SINGAPORE (Reuters) - It may be the world’s biggest traffic jam.
As ports struggle to cope with a global oil glut, huge queues of supertankers have formed in some of the world’s busiest sea lanes, where some 200 million barrels of crude lies waiting to be loaded or delivered.
The vessels, filled with oil worth around $7.5 billion at current market prices, would stretch for almost 40 km (25 miles) if formed up in one straight line.
One captain with more than 20 years at sea told Reuters his tanker had been anchored off Qingdao in northeastern China since late March and was unlikely to dock before the end of this week, a frustrating delay of more than three weeks.
“We’ve stayed here a long time,” he said, requesting anonymity because he is not authorized to speak to the press, but added that another kind of jam was helping to alleviate the boredom.
“We have a piano, drums, crew who play guitar – they are not professional but they are coming good. We have more than 1,000 DVDs so there is no need to watch the same one 20 times.”
The worst congestion is in the Middle East, as ports struggle to cope with soaring output available for export, and in Asia, where many ports have not been upgraded in time to deal with ravenous demand as consumers take advantage of cheap fuel.
“It’s the worst I’ve seen at Qingdao,” said a second tanker captain waiting to offload at the world’s seventh busiest port, adding that his crew was killing time doing maintenance work.
Ralph Leszczynski, head of research at shipbroker Banchero Costa, in Singapore, said the snarl-up was “one of the worst tanker traffic jams in recent years”.
The cause was “a perfect storm of red-hot demand from new entrant refineries in China and port infrastructure in the Middle East and Latin America that is unable to cope”, he said.
Ship tracking data shows 125 supertankers, with the capacity to carry oil to supply energy-hungry China for three weeks, waiting in line at ports. The combined daily cost is $6.25 million, based on current ship hire rates of around $50,000-a-day.

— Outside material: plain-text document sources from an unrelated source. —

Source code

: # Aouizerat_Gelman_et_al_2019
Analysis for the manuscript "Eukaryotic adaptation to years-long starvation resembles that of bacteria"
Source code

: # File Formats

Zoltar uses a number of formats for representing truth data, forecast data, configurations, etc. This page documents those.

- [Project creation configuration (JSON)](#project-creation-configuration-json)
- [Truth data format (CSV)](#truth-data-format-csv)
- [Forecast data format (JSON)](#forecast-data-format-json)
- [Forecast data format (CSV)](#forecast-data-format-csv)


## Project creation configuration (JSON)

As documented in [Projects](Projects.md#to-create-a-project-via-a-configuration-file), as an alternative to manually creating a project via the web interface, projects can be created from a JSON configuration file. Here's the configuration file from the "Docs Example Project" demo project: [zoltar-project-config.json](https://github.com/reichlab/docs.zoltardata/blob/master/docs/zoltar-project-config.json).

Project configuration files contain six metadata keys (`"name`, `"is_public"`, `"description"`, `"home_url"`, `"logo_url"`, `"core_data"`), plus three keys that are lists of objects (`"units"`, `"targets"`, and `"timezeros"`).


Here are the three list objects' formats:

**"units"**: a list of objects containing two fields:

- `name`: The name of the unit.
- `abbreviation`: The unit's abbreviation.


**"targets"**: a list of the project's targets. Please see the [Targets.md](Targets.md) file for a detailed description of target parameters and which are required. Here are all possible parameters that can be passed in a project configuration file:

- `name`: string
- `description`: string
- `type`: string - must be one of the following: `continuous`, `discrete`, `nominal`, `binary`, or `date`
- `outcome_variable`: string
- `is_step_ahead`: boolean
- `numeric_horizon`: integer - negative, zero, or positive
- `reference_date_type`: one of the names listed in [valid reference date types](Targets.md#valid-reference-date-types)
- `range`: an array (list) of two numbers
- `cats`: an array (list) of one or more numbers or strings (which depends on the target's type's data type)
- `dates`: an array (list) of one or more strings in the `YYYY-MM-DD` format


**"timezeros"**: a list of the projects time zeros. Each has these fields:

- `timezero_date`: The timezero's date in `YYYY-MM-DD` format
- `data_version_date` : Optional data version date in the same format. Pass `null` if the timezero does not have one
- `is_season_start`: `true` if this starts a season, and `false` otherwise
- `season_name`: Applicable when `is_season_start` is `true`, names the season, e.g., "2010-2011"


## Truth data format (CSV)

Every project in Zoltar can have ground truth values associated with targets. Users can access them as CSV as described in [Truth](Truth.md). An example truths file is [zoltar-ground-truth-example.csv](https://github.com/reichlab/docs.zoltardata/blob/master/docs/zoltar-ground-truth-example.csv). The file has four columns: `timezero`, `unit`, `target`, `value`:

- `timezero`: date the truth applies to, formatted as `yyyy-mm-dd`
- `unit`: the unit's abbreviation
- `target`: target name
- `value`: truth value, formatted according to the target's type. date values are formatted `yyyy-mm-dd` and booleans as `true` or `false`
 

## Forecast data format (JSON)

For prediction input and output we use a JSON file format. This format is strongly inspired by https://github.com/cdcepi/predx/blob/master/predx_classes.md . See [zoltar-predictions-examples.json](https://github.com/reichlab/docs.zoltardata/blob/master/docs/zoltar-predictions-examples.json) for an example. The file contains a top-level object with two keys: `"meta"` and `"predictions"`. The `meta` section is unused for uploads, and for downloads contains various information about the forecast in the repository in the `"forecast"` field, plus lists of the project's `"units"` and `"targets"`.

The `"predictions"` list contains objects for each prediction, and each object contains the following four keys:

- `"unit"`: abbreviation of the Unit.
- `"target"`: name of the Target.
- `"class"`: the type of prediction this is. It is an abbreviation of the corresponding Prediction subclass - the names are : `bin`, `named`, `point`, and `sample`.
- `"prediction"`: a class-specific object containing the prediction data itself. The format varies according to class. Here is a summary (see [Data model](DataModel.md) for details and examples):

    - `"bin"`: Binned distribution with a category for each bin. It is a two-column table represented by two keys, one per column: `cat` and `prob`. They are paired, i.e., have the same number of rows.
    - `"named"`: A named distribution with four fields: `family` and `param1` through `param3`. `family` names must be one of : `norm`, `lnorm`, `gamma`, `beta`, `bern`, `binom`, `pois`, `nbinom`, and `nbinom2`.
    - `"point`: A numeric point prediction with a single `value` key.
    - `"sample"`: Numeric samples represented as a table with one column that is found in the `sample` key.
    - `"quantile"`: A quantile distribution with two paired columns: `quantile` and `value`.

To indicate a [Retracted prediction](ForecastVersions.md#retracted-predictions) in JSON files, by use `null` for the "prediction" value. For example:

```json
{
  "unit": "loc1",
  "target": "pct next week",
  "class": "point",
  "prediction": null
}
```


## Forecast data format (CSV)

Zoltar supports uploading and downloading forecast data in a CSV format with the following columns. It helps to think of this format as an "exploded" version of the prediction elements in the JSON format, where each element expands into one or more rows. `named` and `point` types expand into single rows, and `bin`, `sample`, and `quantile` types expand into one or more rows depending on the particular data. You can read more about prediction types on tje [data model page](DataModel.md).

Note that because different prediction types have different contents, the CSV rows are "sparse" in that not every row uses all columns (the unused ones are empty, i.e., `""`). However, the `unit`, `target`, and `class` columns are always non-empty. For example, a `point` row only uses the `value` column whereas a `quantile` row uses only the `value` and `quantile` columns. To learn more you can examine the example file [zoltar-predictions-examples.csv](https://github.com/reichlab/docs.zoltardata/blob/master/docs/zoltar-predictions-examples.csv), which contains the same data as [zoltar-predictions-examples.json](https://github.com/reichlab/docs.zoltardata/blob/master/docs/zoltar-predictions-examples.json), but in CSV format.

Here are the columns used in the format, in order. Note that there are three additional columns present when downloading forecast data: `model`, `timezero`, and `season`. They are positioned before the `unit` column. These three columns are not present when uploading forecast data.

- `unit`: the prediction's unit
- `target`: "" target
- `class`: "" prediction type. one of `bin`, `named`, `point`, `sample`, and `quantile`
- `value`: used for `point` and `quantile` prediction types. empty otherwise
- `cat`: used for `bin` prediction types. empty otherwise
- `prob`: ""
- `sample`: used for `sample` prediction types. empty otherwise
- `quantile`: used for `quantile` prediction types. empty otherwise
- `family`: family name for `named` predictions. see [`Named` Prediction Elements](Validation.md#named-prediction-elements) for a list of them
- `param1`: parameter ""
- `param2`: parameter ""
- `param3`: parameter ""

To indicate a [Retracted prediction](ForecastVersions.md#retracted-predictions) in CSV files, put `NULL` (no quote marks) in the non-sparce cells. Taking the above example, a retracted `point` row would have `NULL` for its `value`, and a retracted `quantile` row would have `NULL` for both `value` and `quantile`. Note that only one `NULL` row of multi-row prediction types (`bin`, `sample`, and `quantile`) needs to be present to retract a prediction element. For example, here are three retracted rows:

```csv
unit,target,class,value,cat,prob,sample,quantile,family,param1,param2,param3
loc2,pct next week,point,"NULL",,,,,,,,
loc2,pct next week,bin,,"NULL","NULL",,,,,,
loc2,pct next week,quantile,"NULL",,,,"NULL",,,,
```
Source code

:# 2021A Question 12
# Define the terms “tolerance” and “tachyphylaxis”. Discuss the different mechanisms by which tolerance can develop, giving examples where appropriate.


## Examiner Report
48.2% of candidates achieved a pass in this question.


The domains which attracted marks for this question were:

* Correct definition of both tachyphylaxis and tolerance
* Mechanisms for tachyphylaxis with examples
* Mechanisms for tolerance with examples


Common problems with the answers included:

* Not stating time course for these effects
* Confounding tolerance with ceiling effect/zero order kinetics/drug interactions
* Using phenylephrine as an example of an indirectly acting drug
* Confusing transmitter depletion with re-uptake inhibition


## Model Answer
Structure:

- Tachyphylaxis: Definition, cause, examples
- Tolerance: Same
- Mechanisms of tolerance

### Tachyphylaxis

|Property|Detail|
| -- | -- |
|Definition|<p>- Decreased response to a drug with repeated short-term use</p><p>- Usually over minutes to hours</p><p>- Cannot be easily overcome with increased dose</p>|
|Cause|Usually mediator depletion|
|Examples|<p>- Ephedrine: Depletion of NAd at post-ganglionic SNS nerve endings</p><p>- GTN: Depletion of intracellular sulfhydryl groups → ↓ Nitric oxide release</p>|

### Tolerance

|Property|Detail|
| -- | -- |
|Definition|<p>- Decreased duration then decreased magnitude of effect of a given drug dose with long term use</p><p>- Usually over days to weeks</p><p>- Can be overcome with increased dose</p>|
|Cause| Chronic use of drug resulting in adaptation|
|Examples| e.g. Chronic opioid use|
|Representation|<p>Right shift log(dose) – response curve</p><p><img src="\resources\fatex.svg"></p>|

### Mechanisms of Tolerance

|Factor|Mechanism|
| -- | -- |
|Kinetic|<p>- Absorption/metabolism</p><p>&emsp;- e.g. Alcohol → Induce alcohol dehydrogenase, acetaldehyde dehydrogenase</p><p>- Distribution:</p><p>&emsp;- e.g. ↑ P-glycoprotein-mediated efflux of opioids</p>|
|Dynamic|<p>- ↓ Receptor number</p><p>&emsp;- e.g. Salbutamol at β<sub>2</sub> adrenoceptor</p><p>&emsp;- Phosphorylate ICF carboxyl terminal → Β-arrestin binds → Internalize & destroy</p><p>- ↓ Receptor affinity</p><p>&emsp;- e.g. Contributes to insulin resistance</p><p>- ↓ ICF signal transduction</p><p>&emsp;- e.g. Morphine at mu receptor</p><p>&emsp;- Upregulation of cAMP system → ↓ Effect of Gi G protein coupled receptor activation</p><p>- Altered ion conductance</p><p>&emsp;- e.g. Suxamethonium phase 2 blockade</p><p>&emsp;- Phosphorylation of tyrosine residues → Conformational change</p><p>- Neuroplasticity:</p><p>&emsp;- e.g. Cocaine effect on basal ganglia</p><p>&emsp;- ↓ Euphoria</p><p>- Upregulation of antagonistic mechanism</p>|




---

While daily tanker fees are typically borne by the fuel buyer, the port delays have a knock-on affect across the shipping industry.

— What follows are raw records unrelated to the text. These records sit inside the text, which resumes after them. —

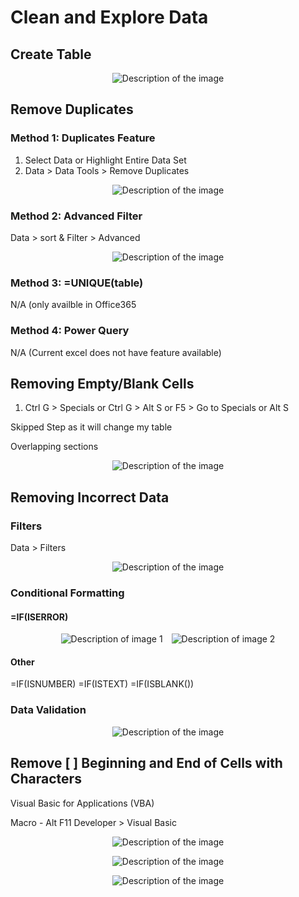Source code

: # Clean and Explore Data

## Create Table
<p align="center">
  <img src="Create Table.jpg" alt="Description of the image">
</p>

## Remove Duplicates

### Method 1: Duplicates Feature
1. Select Data or Highlight Entire Data Set
2. Data > Data Tools > Remove Duplicates

<p align="center">
  <img src="Method 1 remove duplicates.jpg" alt="Description of the image">
</p>

### Method 2: Advanced Filter
Data > sort & Filter > Advanced

<p align="center">
  <img src="method 2 advanced filter.jpg" alt="Description of the image">
</p>

### Method 3: =UNIQUE(table)
N/A (only availble in Office365

### Method 4: Power Query
N/A (Current excel does not have feature available)

## Removing Empty/Blank Cells
1. Ctrl G > Specials or Ctrl G > Alt S or F5 > Go to Specials or Alt S

Skipped Step as it will change my table

Overlapping sections

<p align="center">
  <img src="Removing empty_blank cells.jpg" alt="Description of the image">
</p>

## Removing Incorrect Data

### Filters
Data > Filters

<p align="center">
  <img src="filters.jpg" alt="Description of the image">
</p>


### Conditional Formatting

#### =IF(ISERROR)

<p align="center">
  <img src="is error 1.jpg" alt="Description of image 1" style="display:inline-block; margin-right:10px;">
  <img src="is error 2.jpg" alt="Description of image 2" style="display:inline-block;">
</p>

#### Other

=IF(ISNUMBER)
=IF(ISTEXT)
=IF(ISBLANK())

### Data Validation

<p align="center">
  <img src="data validation 1.jpg" alt="Description of the image">
</p>

## Remove [ ] Beginning and End of Cells with Characters
Visual Basic for Applications (VBA)

Macro - Alt F11
Developer > Visual Basic

<p align="center">
  <img src="module 0.jpg" alt="Description of the image">
</p>

<p align="center">
  <img src="module 1.jpg" alt="Description of the image">
</p>

<p align="center">
  <img src="module 3.jpg" alt="Description of the image">
</p>
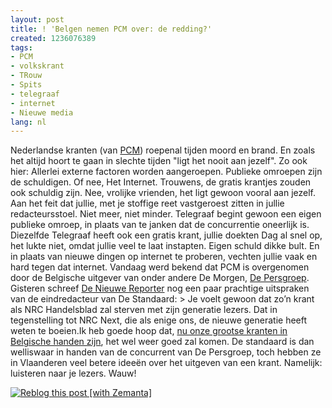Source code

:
 ```yaml
---
layout: post
title: ! 'Belgen nemen PCM over: de redding?'
created: 1236076389
tags:
- PCM
- volkskrant
- TRouw
- Spits
- telegraaf
- internet
- Nieuwe media
lang: nl
---
```

Nederlandse kranten (van [PCM](http://nl.wikipedia.org/wiki/PCM_Uitgevers "PCM Uitgevers")) roepenal tijden moord en brand. En zoals het altijd hoort te gaan in slechte tijden "ligt het nooit aan jezelf". Zo ook hier: Allerlei externe factoren worden aangeroepen. Publieke omroepen zijn de schuldigen. Of nee, Het Internet. Trouwens, de gratis krantjes zouden ook schuldig zijn. Nee, vrolijke vrienden, het ligt gewoon vooral aan jezelf. Aan het feit dat jullie, met je stoffige reet vastgeroest zitten in jullie redacteursstoel. Niet meer, niet minder. Telegraaf begint gewoon een eigen publieke omroep, in plaats van te janken dat de concurrentie oneerlijk is. Diezelfde Telegraaf heeft ook een gratis krant, jullie doekten Dag al snel op, het lukte niet, omdat jullie veel te laat instapten. Eigen schuld dikke bult. En in plaats van nieuwe dingen op internet te proberen, vechten jullie vaak en hard tegen dat internet. Vandaag werd bekend dat PCM is overgenomen door de Belgische uitgever van onder andere De Morgen, [De Persgroep](http://en.wikipedia.org/wiki/De_Persgroep "De Persgroep"). Gisteren schreef [De Nieuwe Reporter](http://www.denieuwereporter.nl/2009/02/belgische-krantenmakers-nederlandse-kranten-zijn-oubollig/) nog een paar prachtige uitspraken van de eindredacteur van De Standaard: > Je voelt gewoon dat zo’n krant als NRC Handelsblad zal sterven met zijn generatie lezers. Dat in tegenstelling tot NRC Next, die als enige ons, de nieuwe generatie heeft weten te boeien.Ik heb goede hoop dat, [nu onze grootse kranten in Belgische handen zijn](http://www.nu.nl/economie/1926242/persgroep-neemt-meerderheidsbelang-in-pcm.html), het wel weer goed zal komen. De standaard is dan welliswaar in handen van de concurrent van De Persgroep, toch hebben ze in Vlaanderen veel betere ideeën over het uitgeven van een krant. Namelijk: luisteren naar je lezers. Wauw!<div style="margin-top: 10px; height: 15px;" class="zemanta-pixie">[![Reblog this post [with Zemanta]](http://img.zemanta.com/reblog_e.png?x-id=0f9fff12-b624-419e-946d-1c4ba34692c9)](http://reblog.zemanta.com/zemified/0f9fff12-b624-419e-946d-1c4ba34692c9/ "Zemified by Zemanta")<span class="zem-script more-related"><script type="text/javascript" src="http://static.zemanta.com/readside/loader.js" defer="defer"></script></span></div>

“It messes up port schedules, catering schedules, crew schedules and the schedules of delivering the transported goods,” said one shipping logistics manager in Singapore. “It also raises the cost for pretty much everyone involved.”
And for dealers, a month-long delay can turn a profitable trade into a painful loss.
“If you’ve bought 100,000 barrels of crude at $40 (a barrel) that’ll cost you $4 million,” said one oil trader.
“And if you’ve calculated another 1.5 million bucks for a month’s worth of shipping, but you end up paying double that because your ship is stuck in port congestion, then that can seriously mess up everything from your schedule to your arbitrage profitability.”
At the heart of the congestion is an unprecedented rise in global oil production, along with rising consumption.
Soaring output has pulled down oil prices by as much as 70 percent since 2014. That has helped spur demand from China’s independent refiners, freed from government restrictions on imports just last year and gorging on plentiful crude, putting extra pressure on ports.
The oil glut is also causing congestion between the main producer and consumer hubs.
Almost all supertankers heading to Asia pass by Singapore or adjacent facilities in southern Malaysia, the world’s fuel station for tankers and also a global refinery and ship maintenance hub.
Shipping data shows that some 50 supertankers are currently anchored in or close to Singaporean waters for refueling, maintenance or waiting to deliver crude to refineries or be used as floating storage.
For sailors stuck a queue of anchored tankers, one of the biggest problems is simply wiling away the time.
“Some of the ships are well-equipped for their crews, but many aren’t,” said a Filipino sailor who left a very large crude carrier (VLCC) in March after a voyage to China.
“On my last one, we had no regular internet ... only an old TV with a couple of old DVD movies. The food is terrible and while waiting to offload we did pretty hard maintenance work. The sort of stuff you can’t do when the engine is running.”
Captain Alan Loynd, who spent more than 25 years at sea and is now a marine consultant, said long port delays were rare, but could be tedious and isolating when they happened.
And unlike in previous eras, having a couple of beers to break the monotony is usually out of the question.
“The chances of getting ashore are remote,” he said. “A lot of ships are now dry, so there’s no alcohol on board.”